Yesterday I thoroughly enjoyed myself as I watched the Miami Dolphins (my home team) deliver a proper flogging of the New England Patriots like none I have ever witnessed. What a joy to hear their fans booing them off the field for their little half time break. Did linebacker Joey Porter have some kind of premonition we didn't know about? When he started trash talking earlier in the week I was like "Oh shit, here we go. Our fate is sealed already" But, to my amazement, Porter put his words into action and handed Pats QB Matt Cassel back to the fans on a silver platter. Oh what a joyous day for us long suffering Phins fans. Like the ads say, "It's a new beginning." A new beginning indeed!

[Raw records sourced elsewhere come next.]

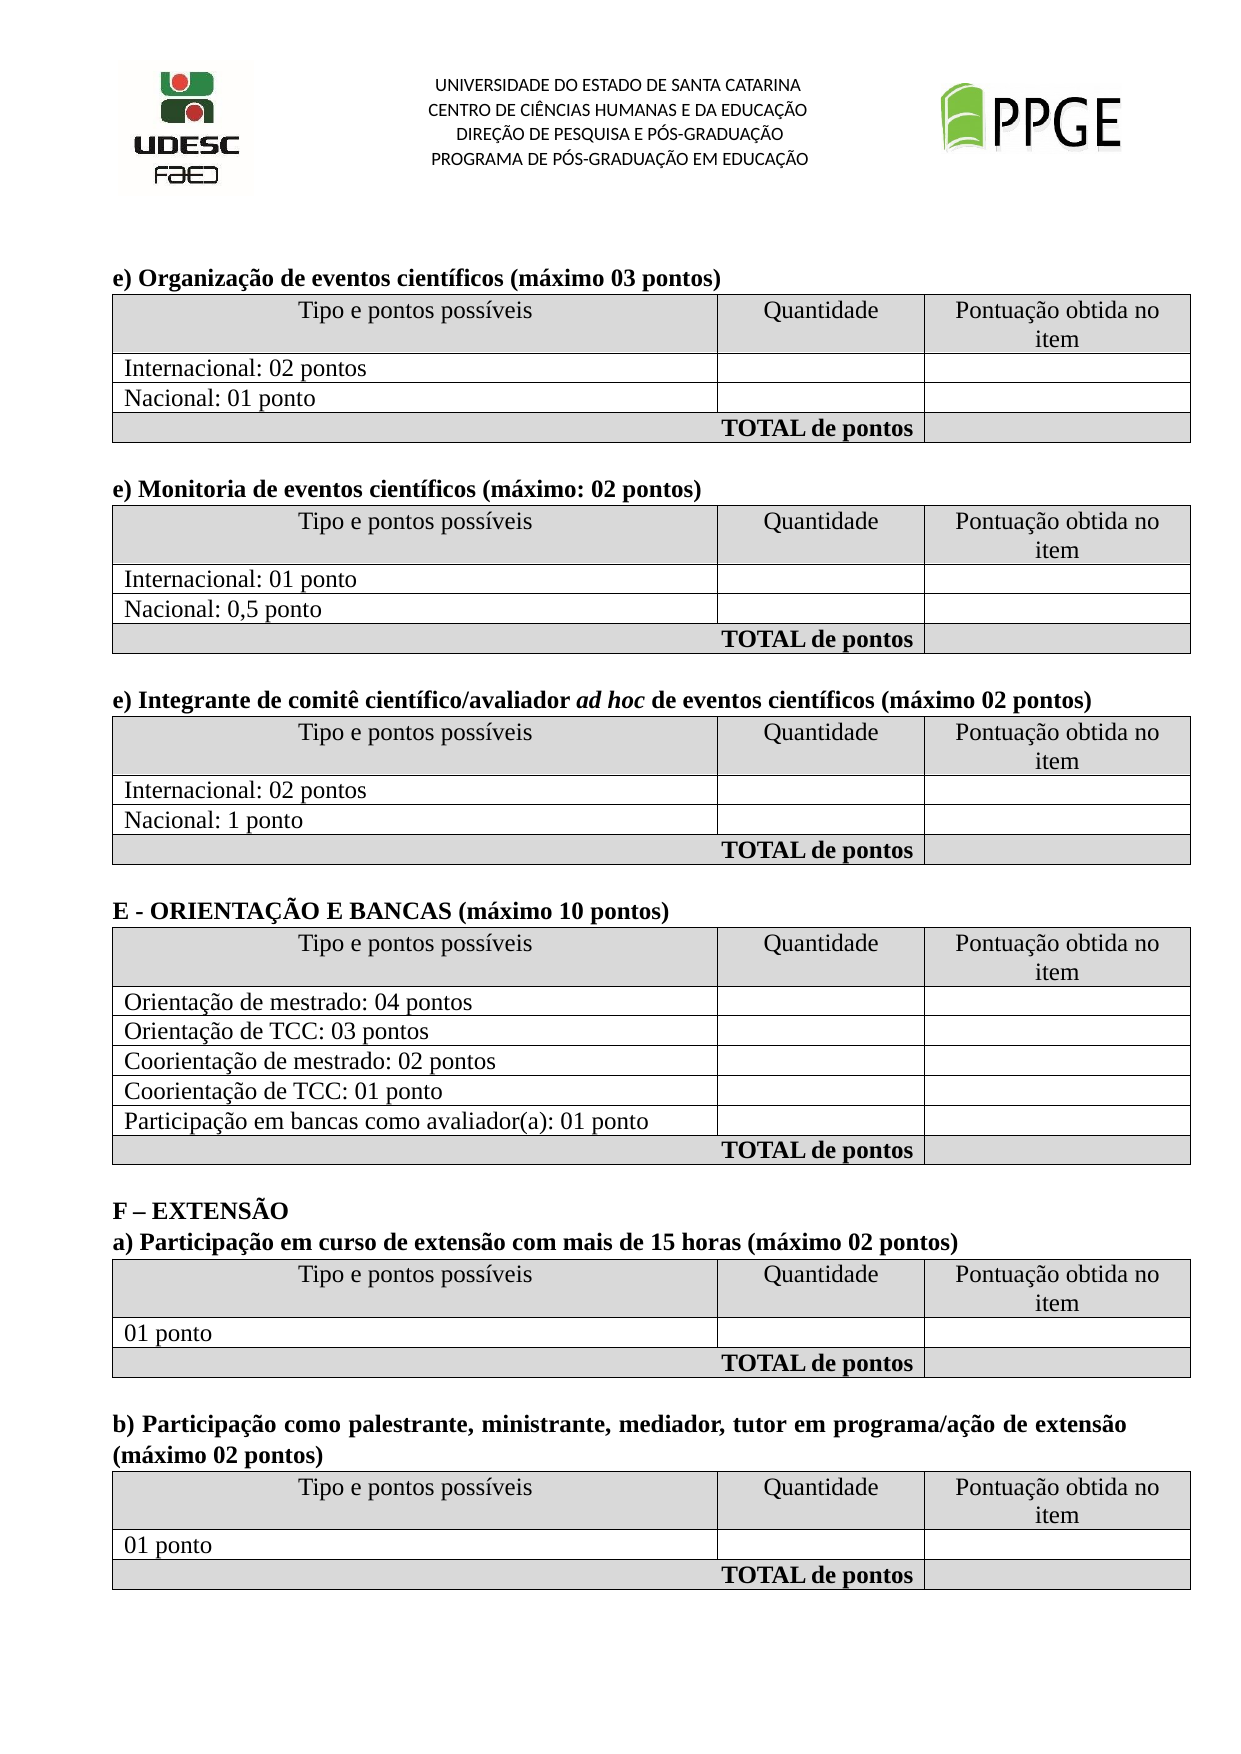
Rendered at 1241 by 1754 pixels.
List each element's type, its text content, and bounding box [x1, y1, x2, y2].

table_cell [718, 383, 924, 412]
table_header Tipo e pontos possíveis [113, 506, 717, 563]
table_cell TOTAL de pontos [113, 413, 924, 442]
table_cell [925, 805, 1190, 834]
table_cell [925, 594, 1190, 623]
table_cell [718, 1318, 924, 1347]
table_cell [718, 805, 924, 834]
table_cell Coorientação de mestrado: 02 pontos [113, 1046, 717, 1075]
table_cell [718, 594, 924, 623]
table_cell [925, 413, 1190, 442]
table_header Pontuação obtida no item [925, 717, 1190, 774]
table_header Tipo e pontos possíveis [113, 1472, 717, 1529]
table_cell [925, 776, 1190, 804]
table_header Quantidade [718, 928, 924, 986]
table_cell [718, 1046, 924, 1075]
table_header Quantidade [718, 295, 924, 352]
picture [940, 83, 1122, 154]
table_cell [925, 1076, 1190, 1105]
text e) Organização de eventos científicos (máximo 03 pontos) [112, 263, 1128, 292]
table_cell Internacional: 02 pontos [113, 776, 717, 804]
table_cell [925, 1530, 1190, 1559]
table_cell TOTAL de pontos [113, 624, 924, 653]
table_cell [925, 383, 1190, 412]
table_header Tipo e pontos possíveis [113, 295, 717, 352]
table_cell [925, 1560, 1190, 1589]
table_cell Coorientação de TCC: 01 ponto [113, 1076, 717, 1105]
table_cell Internacional: 02 pontos [113, 354, 717, 382]
table_cell [925, 1136, 1190, 1164]
table_cell Nacional: 0,5 ponto [113, 594, 717, 623]
table_cell Orientação de TCC: 03 pontos [113, 1016, 717, 1045]
table_cell [718, 1016, 924, 1045]
table_cell [718, 1530, 924, 1559]
table_header Pontuação obtida no item [925, 295, 1190, 352]
table_cell Orientação de mestrado: 04 pontos [113, 987, 717, 1015]
table_cell [718, 565, 924, 593]
table_header Pontuação obtida no item [925, 506, 1190, 563]
table_cell [925, 987, 1190, 1015]
text E - ORIENTAÇÃO E BANCAS (máximo 10 pontos) [112, 896, 1128, 925]
table_header Pontuação obtida no item [925, 1472, 1190, 1529]
table_cell Internacional: 01 ponto [113, 565, 717, 593]
table_cell Nacional: 01 ponto [113, 383, 717, 412]
table_cell Nacional: 1 ponto [113, 805, 717, 834]
table_header Quantidade [718, 1472, 924, 1529]
table_cell [925, 565, 1190, 593]
table_cell [925, 1016, 1190, 1045]
table_cell [925, 835, 1190, 864]
text e) Integrante de comitê científico/avaliador ad hoc de eventos científicos (máximo 02 pontos) [112, 685, 1128, 714]
table_cell TOTAL de pontos [113, 1348, 924, 1377]
table_cell [718, 1106, 924, 1134]
table_cell [718, 1076, 924, 1105]
table_header Quantidade [718, 1260, 924, 1317]
table_cell TOTAL de pontos [113, 1560, 924, 1589]
table_cell [718, 776, 924, 804]
text F – EXTENSÃO [112, 1196, 1128, 1225]
table_cell TOTAL de pontos [113, 1136, 924, 1164]
table_cell Participação em bancas como avaliador(a): 01 ponto [113, 1106, 717, 1134]
table_header Pontuação obtida no item [925, 1260, 1190, 1317]
table_cell [925, 354, 1190, 382]
table_cell [925, 624, 1190, 653]
table_header Tipo e pontos possíveis [113, 717, 717, 774]
table_cell [718, 354, 924, 382]
table_cell TOTAL de pontos [113, 835, 924, 864]
table_cell 01 ponto [113, 1530, 717, 1559]
table_header Quantidade [718, 717, 924, 774]
text a) Participação em curso de extensão com mais de 15 horas (máximo 02 pontos) [112, 1227, 1128, 1256]
table_cell [925, 1046, 1190, 1075]
table_header Quantidade [718, 506, 924, 563]
table_cell [925, 1348, 1190, 1377]
table_cell [718, 987, 924, 1015]
text e) Monitoria de eventos científicos (máximo: 02 pontos) [112, 474, 1128, 503]
table_cell [925, 1106, 1190, 1134]
picture [118, 60, 254, 196]
table_header Pontuação obtida no item [925, 928, 1190, 986]
table_header Tipo e pontos possíveis [113, 1260, 717, 1317]
table_cell [925, 1318, 1190, 1347]
table_header Tipo e pontos possíveis [113, 928, 717, 986]
text b) Participação como palestrante, ministrante, mediador, tutor em programa/ação de extensão (máximo 02 pontos) [112, 1409, 1128, 1468]
table_cell 01 ponto [113, 1318, 717, 1347]
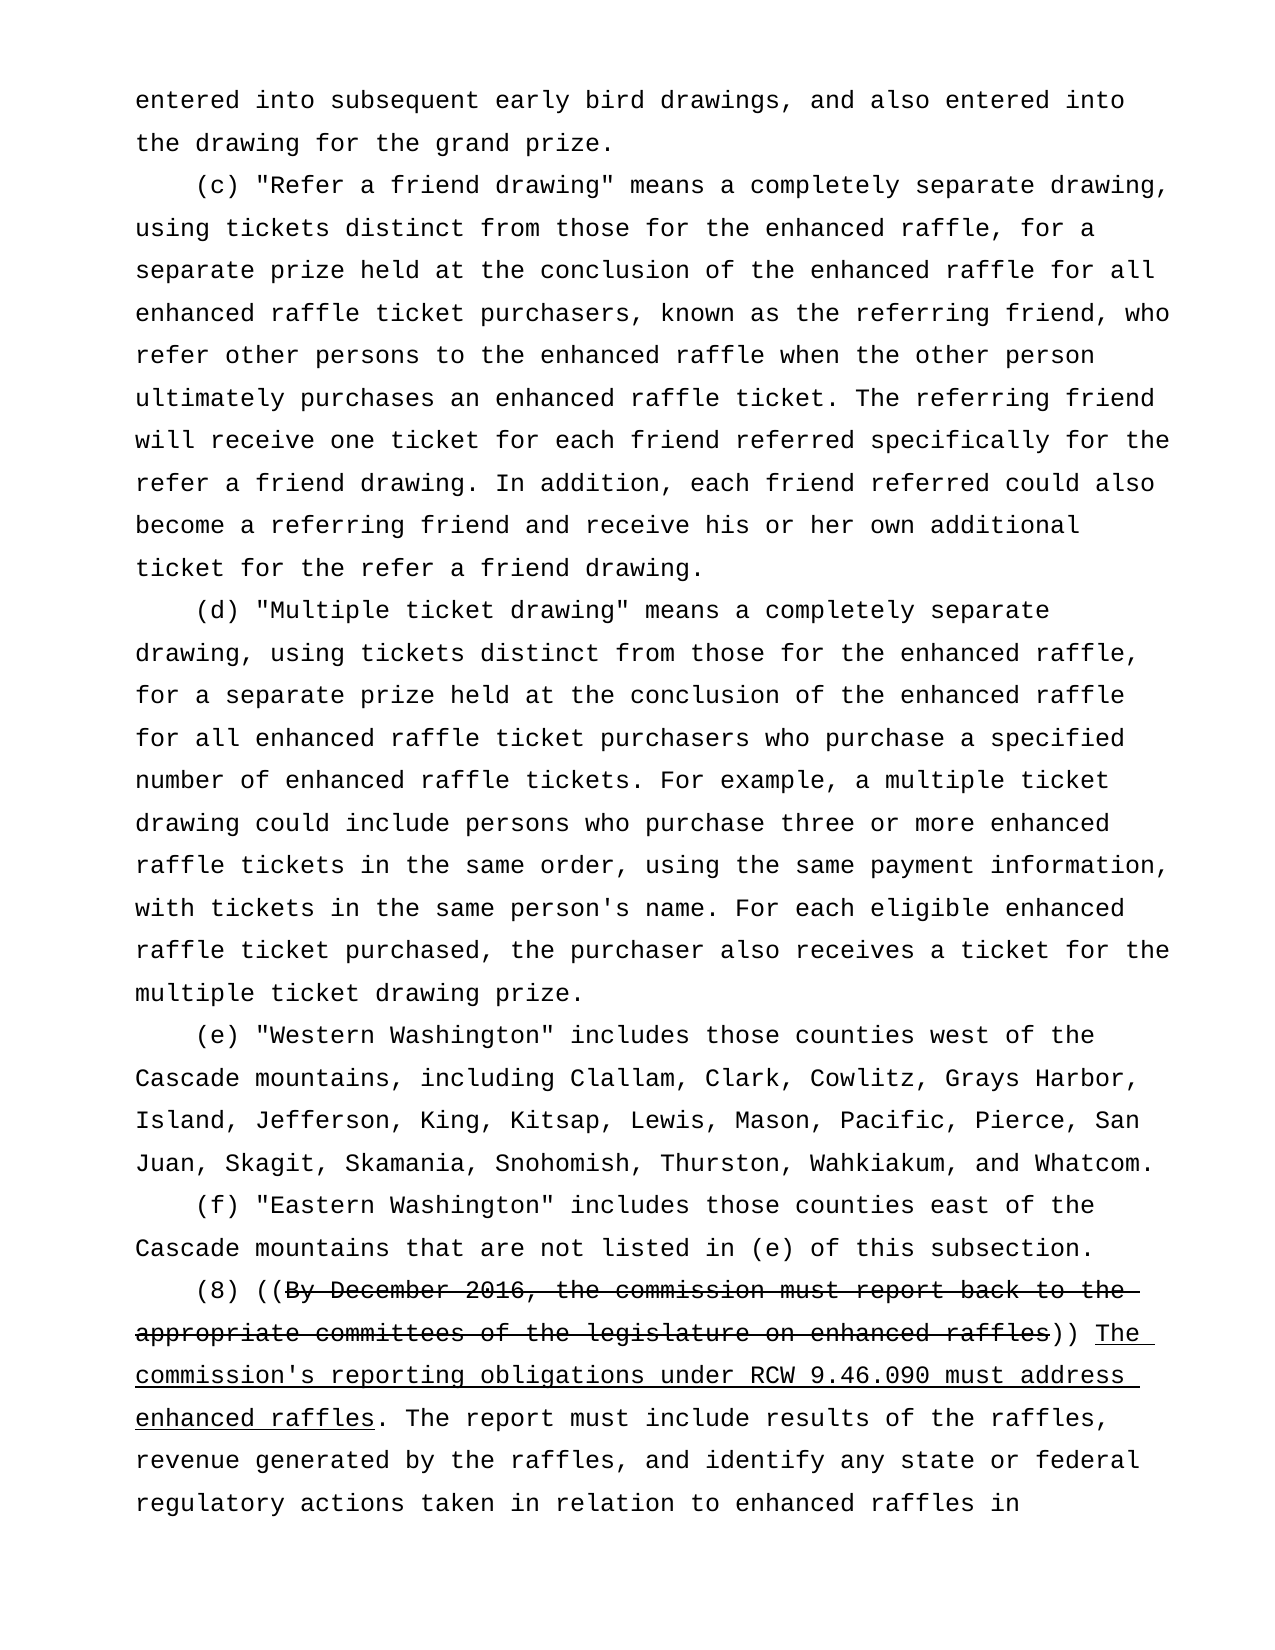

(photo credit: Matt Stone)

Sunday, September 21, 2008

What's in a name?

This weekend I have been introduced to a few new blogs that really have just piqued my interest. Like I don't have enough to check out when I log on to my PC. I read these blogs and they are so funny and so well written and I think to myself, GOD! I could SO do that. But really I have been saying it for so long and it seems I so CAN'T do that. I try to write things that I think may be of interest to other people but then I go back and re-read what I have written and it doesn't even interest ME!

You know how in some blogs you can check off something that lets people check out your latest entry whenever you leave a comment? Well, I think I am going to list the URL to this place over here and see if maybe I can get some feedback and maybe work on my writing style a bit. I know I can do it, I know I have it in me. Hell, I was writing some pretty cool shit even back when I was in high school so this here and now should be cake, shouldn't it?

Where I blog now (have been on that site for 5 years) it's one of those places where you have to become a member to be able to read other blogs. To me it seems almost medieval now to have that kind of set up. Let us all be free and be able to do what we want, when we want and not have to join some stupid club to do it.